Berjuta orang ikut melamum mengelantur bersama saya. Asyik bukan?


Tanya: Dalam tokoh wuxia ciptaanmu, siapa yang merupakan jelmaan anda?

Jawab: Tidak ada jelmaan saya di dalam novel saya. Tokoh novel hanya dalam pemenuhan imajinasi sendiri, saya suka berandai, kalau saja saya jadi orang ini, bagaimana reaksi saya? Kalau saya punya ilmu silat ini, mau menghadapi orang ini, harus bertindak bagaimana? Ada sikap yang saya berharap bisa saya miliki. Ilmu silatnya tinggi, orang membalas dendam pada dirinya, dia tidak menyimpan dendam juga tidak membalas dendam, selalu bersikap “sudahlah, sudahlah!”


T: Dalam karya wuxiamu, penuh dengan laku satria, tetapi akhirnya selalu mengundurkan diri dari sungai telaga pergi bertapa. Tolong jelaskan bagaimana pandangan konkrit anda mengenai pengunduran diri pergi bertapa?

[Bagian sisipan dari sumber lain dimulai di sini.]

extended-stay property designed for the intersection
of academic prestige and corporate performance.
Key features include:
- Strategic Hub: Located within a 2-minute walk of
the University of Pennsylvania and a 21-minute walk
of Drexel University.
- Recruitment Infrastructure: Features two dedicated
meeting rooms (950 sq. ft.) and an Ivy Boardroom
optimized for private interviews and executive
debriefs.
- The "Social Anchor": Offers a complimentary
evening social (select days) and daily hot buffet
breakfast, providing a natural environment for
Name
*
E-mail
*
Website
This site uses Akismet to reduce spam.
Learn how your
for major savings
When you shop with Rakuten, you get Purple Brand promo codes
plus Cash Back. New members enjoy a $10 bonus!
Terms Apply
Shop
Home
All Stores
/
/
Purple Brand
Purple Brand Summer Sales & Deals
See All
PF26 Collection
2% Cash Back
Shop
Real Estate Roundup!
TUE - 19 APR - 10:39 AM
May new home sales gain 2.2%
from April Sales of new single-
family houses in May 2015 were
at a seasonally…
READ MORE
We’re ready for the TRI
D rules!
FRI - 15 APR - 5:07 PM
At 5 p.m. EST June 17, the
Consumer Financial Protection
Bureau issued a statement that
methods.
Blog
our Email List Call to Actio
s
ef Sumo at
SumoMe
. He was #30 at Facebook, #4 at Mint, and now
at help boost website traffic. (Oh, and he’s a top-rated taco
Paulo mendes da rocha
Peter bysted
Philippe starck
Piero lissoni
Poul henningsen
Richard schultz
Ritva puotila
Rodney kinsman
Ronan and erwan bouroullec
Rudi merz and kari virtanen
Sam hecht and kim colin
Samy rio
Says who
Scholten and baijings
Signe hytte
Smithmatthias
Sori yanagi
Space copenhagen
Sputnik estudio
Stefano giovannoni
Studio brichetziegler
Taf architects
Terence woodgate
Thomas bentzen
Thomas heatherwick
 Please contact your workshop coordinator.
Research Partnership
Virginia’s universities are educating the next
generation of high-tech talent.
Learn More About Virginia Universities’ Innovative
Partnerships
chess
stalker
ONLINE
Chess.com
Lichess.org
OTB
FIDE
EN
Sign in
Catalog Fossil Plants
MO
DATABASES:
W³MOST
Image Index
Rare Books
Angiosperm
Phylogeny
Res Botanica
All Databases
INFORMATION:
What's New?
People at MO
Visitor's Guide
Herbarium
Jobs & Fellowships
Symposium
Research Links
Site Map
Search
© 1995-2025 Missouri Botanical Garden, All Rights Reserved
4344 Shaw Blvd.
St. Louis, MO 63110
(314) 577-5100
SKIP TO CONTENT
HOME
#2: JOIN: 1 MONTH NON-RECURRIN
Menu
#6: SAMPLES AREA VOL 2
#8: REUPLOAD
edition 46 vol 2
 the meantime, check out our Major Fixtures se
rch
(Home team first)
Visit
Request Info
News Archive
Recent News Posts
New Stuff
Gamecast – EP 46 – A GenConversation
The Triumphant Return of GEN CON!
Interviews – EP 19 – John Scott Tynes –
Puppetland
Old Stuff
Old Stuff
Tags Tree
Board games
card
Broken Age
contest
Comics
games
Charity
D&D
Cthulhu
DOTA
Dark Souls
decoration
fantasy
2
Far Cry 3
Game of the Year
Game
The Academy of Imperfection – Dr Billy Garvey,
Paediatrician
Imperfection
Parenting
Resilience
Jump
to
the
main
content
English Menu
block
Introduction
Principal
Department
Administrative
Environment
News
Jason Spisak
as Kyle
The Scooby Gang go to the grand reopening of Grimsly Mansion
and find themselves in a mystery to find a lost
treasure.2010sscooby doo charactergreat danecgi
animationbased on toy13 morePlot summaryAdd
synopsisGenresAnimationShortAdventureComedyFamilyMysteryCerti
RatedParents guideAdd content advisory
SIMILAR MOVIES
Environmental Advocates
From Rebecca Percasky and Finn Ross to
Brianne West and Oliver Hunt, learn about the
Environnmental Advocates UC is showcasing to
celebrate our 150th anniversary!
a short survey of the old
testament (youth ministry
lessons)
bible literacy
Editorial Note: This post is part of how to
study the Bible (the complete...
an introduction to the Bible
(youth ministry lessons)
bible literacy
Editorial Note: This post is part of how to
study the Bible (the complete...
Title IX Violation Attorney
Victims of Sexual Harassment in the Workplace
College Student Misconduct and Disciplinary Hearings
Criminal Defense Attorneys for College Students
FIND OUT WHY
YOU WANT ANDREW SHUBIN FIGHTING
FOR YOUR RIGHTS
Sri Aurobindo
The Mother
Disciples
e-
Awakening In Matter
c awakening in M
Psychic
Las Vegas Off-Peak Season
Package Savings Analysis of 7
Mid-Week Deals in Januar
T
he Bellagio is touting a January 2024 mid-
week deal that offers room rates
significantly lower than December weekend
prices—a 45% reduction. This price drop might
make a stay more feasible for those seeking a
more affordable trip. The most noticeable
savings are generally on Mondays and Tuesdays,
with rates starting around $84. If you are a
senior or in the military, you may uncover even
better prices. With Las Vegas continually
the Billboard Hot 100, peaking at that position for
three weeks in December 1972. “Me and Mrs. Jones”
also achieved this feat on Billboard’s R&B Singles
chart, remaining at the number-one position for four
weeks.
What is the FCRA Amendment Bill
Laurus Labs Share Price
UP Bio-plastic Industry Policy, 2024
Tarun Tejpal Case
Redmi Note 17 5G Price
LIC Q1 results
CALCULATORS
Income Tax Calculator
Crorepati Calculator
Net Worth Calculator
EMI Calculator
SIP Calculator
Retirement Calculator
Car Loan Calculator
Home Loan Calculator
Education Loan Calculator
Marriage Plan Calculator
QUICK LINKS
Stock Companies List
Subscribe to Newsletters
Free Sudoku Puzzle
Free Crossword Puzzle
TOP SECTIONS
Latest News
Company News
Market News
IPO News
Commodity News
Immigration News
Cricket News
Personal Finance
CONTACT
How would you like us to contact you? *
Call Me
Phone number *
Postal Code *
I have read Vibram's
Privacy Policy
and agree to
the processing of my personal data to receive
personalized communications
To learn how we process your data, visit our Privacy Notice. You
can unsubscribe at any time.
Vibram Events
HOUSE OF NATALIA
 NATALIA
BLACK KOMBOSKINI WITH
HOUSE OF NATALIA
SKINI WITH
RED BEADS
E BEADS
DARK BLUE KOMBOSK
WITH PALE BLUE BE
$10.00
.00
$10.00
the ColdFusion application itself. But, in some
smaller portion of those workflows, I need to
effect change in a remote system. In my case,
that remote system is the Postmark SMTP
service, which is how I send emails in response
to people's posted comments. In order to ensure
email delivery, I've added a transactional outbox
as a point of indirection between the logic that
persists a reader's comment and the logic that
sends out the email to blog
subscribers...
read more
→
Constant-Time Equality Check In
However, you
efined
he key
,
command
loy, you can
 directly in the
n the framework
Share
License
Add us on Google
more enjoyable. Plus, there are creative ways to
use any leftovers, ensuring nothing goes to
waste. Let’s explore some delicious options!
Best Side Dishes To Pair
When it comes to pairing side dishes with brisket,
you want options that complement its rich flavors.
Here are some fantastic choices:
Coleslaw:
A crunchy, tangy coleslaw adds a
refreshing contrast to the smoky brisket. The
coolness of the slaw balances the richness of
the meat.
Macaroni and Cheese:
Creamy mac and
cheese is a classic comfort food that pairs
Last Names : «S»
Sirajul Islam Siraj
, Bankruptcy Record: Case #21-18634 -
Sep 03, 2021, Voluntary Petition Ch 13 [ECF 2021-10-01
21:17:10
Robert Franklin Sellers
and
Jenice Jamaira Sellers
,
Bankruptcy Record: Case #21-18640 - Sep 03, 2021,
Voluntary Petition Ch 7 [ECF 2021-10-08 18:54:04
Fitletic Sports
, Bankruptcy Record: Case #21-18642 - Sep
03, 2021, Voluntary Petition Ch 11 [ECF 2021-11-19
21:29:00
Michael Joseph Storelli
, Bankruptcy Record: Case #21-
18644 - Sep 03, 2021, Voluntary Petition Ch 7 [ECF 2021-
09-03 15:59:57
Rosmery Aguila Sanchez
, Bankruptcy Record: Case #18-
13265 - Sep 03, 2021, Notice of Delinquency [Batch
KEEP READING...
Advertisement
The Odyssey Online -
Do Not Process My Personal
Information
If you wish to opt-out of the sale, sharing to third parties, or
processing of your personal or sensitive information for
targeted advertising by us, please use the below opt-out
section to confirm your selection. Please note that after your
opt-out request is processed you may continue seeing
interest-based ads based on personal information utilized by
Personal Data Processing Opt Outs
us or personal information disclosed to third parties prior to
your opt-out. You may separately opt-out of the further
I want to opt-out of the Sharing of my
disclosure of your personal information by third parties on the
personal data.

J: Mengundurkan diri dari sungai telaga hanya cocok di masyarakat kuno. Kalau memakai pandangan sekarang tentu tidak masuk akal. Tetapi tokoh wuxia selain mengundurkan diri dari sungai telaga dia tidak punya jalan keluar lain. Kalau ilmu silatmu hebat, kumpulan sekelompok orang lalu guling dinasti yang ada dan mengangkat dirimu jadi kaisar mungkin lebih memuaskan. Tetapi seperti Ming Taicu Zhu Yuanzhang (Beng Tay Cu Goan Ciang), mengumpulkan orang-orang yang merasa kerajaan Yuan tidak baik lalu berontak menggulingkan dinasti itu, terus menjadi kaisar. Tetapi jadi kaisar juga tidak baik, makanya orang-orang yang tidak puas malah biarkan dia ngawur sendiri, dan mereka tidak ikut campur. Mau campur terus tidak ada penyelesaian, karena setiap pemberontakan, alasannya untuk kesejahteraan rakyat, semua ini alasan yang sangat mulia. Begitu membentuk dinastinya sendiri, balik lagi menindas rakyat. Gimana jadi kaisar bisa jadi begini? Orang-orang ini lihat tidak mengena di hati, jadi setelah membantu menyelesaikan urusan, mereka pun pergi, tak mau ikut campur lagi.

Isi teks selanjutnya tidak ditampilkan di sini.